La série Wilt de Tom Sharpe: Aventures rocambolesques et satire socio-politique anglaise


Tom Sharpe, trublion des lettres britanniques a connu le succès avec sa série Wilt (qui demeure sa plus belle réussite à ce jour) et plus particulièrement son tome 1 paru en 1976 : « Comment se sortir d’une poupée gonflable et de beaucoup d’autres ennuis« . Le titre donne immédiatement le ton: celui de la franche gaudriole qui ne l’empêche pas de brocarder les mœurs de l’époque, celle des seventies et de la libération sexuelle ou encore le milieu scolaire, la bureaucratie, l’industrie ou les services de police stupides… Maître de la comédie satirique british, héritier d’Evelyn Waugh ou encore de PG Wodehouse, Tom Sharpe est salué, comme ses cadets Jonathan Coe ou David Lodge et dans une moindre mesure Douglas Adams, pour sa plume acérée qui écharpe joyeusement la société anglaise thatcheriénne puis blairienne. Sa marque de fabrique ? Les situations quelque peu abracadabrantes voire absurdes… :

Wilt est un anti-héros trentenaire d’avant l’heure : le pauvre type middle-class, relégué à un job de sous-prof de littérature dans un collège technologique, où il tente d’intéresser des classes d’apprentis bouchers (surnommés sous le charmant sobriquet de « Viande 1 »), de maçons ou encore de « gaziers »…, au malheureux destin de Piggy dans « Sa majesté des mouches », DH Lawrence ou encore Orwell… Mais où le challenge est surtout de les « tenir tranquilles » !

« C’est au cours d’une de ces promenades (il pleuvait et sa journée avait été particulièrement éprouvante) que Wilt en arriva pour la première fois à l’idée qu’il ne pourrait jamais réaliser ses grands desseins tant que sa femme n’aurait pas été frappée par un malheur irrémédiable. Comme toujours avec Henry Wilt, ce ne fut pas une décision soudaine. Wilt n’était pas un décideur.

## Exercice proposé 1
Dans l'article sur la série Wilt, quel surnom donne-t-on aux apprentis bouchers ?
## Exercice proposé 2
Prolongez l'article sur la série Wilt à partir de sa dernière phrase.
Les données placées ensuite n'ont aucun lien avec l'article.

## Données fournies

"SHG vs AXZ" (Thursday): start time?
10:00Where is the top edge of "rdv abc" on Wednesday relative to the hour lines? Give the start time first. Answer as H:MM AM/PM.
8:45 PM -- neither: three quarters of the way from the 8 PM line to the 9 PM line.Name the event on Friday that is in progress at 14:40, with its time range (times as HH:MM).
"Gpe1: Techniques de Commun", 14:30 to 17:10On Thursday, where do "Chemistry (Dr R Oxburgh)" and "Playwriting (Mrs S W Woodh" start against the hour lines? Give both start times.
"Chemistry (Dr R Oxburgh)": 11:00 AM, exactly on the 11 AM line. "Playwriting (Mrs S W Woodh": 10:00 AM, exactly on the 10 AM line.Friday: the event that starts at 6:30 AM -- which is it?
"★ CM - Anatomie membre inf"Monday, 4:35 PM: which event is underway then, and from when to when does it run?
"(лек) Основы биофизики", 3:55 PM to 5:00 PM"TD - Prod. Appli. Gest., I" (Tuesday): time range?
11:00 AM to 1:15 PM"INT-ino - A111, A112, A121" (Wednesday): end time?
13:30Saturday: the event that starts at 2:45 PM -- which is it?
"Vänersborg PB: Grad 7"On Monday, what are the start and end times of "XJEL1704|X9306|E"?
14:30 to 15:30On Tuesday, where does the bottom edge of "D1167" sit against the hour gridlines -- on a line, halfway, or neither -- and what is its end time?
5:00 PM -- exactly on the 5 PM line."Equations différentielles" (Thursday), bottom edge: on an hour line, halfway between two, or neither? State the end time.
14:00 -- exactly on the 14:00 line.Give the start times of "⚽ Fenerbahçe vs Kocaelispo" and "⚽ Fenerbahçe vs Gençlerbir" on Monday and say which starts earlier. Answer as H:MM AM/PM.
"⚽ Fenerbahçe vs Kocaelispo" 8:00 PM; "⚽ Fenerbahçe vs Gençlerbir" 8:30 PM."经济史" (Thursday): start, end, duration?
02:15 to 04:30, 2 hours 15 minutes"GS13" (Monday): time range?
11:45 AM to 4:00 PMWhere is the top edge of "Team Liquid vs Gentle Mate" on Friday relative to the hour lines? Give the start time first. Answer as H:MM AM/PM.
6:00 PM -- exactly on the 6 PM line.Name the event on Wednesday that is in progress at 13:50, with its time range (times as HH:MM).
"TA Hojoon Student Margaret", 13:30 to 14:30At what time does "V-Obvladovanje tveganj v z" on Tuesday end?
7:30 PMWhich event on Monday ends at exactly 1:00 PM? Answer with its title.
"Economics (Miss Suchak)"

## Réponse attendue 1
« Viande 1 ».

## Réponse attendue 2
(…) Wilt ne savait jamais sur quoi il allait tomber en revenant chez lui, si ce n’est un mauvais dîner, quelques phrases bien senties sur son manque d’ambition, et un peu de micmac intellectuel mal digéré qui le laisserait pensif
« .

Ruminant sa frustration et pas prêt de pouvoir obtenir de l’avancement, notre homme est de surcroit affublé d’une épouse qu’il déteste littéralement. « Il s’était trompé de département, trompé de mariage, trompé de vie. »
La truculente « Eva », desesperate housewife des années 70 (la figure ne se périme laheureusement jamais !), façon Bree Van de Kamp, est une maniaque du plumeau tout autant que des activités artistico-culturelles en tout genre, de la poterie à l’art floral en passant par ses ventes de charité. Bref horripilante aux yeux de son mari qui en vient à fomenter une stratégie d’assassinat !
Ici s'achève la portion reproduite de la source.